Die Bäckerdynastie "Knusperstube" Storfer feiert ihr 50jähriges Betriebsjubiläum mit einem großen Brotfest auf dem Dorfplatz St. Gertraud. Dabei gelangen auch die Weltrekordversuche zum "längsten Jausenbrot" und "längsten Käsebrot" der Welt.

15. September 2000

Das Himmelberger Zeughammerwerk Leonhard Müller & Söhne KG feiert sein 325jähriges Bestandsjubiläum.

17. September 2000

Die Gemeinde nimmt mit einer Abordnung am Gemeindezehnkampf, veranstaltet anlässlich der Sportiade 2000 des Landes Kärnten, in Klagenfurt teil.

30. September 2000

Die Gemeinde präsentiert sich mit ihren Vereinsvertretern sowie einem Festwagen unter dem Motto "Frantschach-St.
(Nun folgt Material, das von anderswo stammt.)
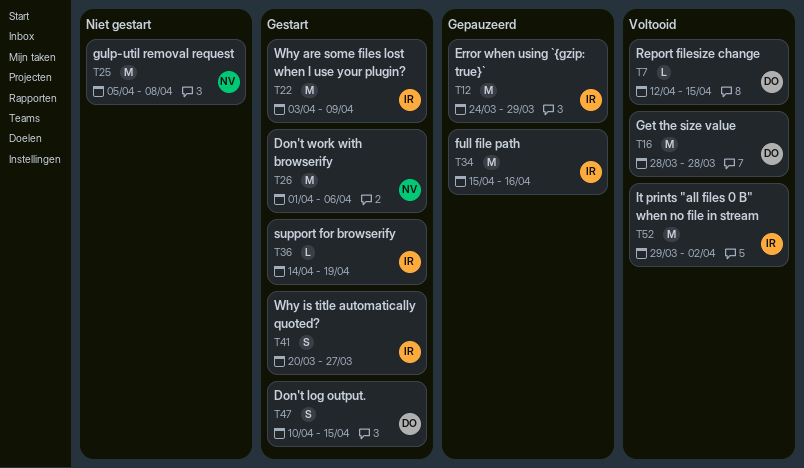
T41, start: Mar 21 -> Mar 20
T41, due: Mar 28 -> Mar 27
Gertraud baut auf" und die Gemeinde nimmt am Landesfestzug aus Anlass der 80. Wiederkehr der Kärntner Volksabstimmung in Klagenfurt teil.

29. März 2001

Der Gemeinderat beschließt, in die zwingend notwendige Generalsanierung diverser Gemeindestraßen in den Jahren 2001 und 2002 insgesamt rund ATS 7,200.000,-- zu investieren. Unter finanzieller Mitbeteiligung der Stadtgemeinde Wolfsberg soll der Gemeindekanal von St. Gertraud zur Aufnahme der Fäkalwässer aus Theißenegg bis zum "Raderwirt" errichtet werden, einschließlich der Hausanschlüsse werden die damit verbundenen Gesamtkosten mit rund ATS 10,000.000,-- einzuschätzen sein.

19. April 2001

Der Gemeinderat genehmigt den Baubeginn zum Dorfplatz als zukünftiges Kommunikationszentrum von Frantschach-St. Gertraud. Einschließlich der Errichtung eines öffentlichen Parkplatzes, der Verlegung des Kriegerdenkmales sowie verschiedenster Nebenleitungen, wird dieses Projekt Gesamtkosten in der Höhe von rund ATS 5,900.000,-- verursachen.

1. Juli 2001

An Frantschach-St. Gertraud wird per Landesgesetz vom 21. Dezember 2000 die Bezeichnung "Marktgemeinde" verliehen.

5. Juli 2001

Der Gemeinderat stellt per einstimmigem Beschluß für die Beschneiungsanlage auf der Weinebene Förderungsmittel von insgesamt ATS 6,500.000,-- bereit.

8. Juli 2001

Das unter maßgeblichem Einsatz der Feuerwehrkameraden in Kamp und bei Gesamtkosten von rund ATS 1,900.000,-- errichtete neue Rüsthaus wird ebenso seiner offiziellen Bestimmung übergeben, wie das für die FF Kamp bei Gesamtkosten von ATS 970.000,-- angekaufte Kleinlöschfahrzeug.

15. Juli 2001

Dechant Mag. Gerhard C. Kalidz feiert mit der Gemeindebevölkerung in St. Gertraud sein 10jähriges Priesterjubiläum.

Die Gemeinde Frantschach-St. Gertraud feiert ihre Markterhebung und Einweihung des Dorfplatzes mit einem großen Festzug und überaus attraktivem Rahmenprogramm.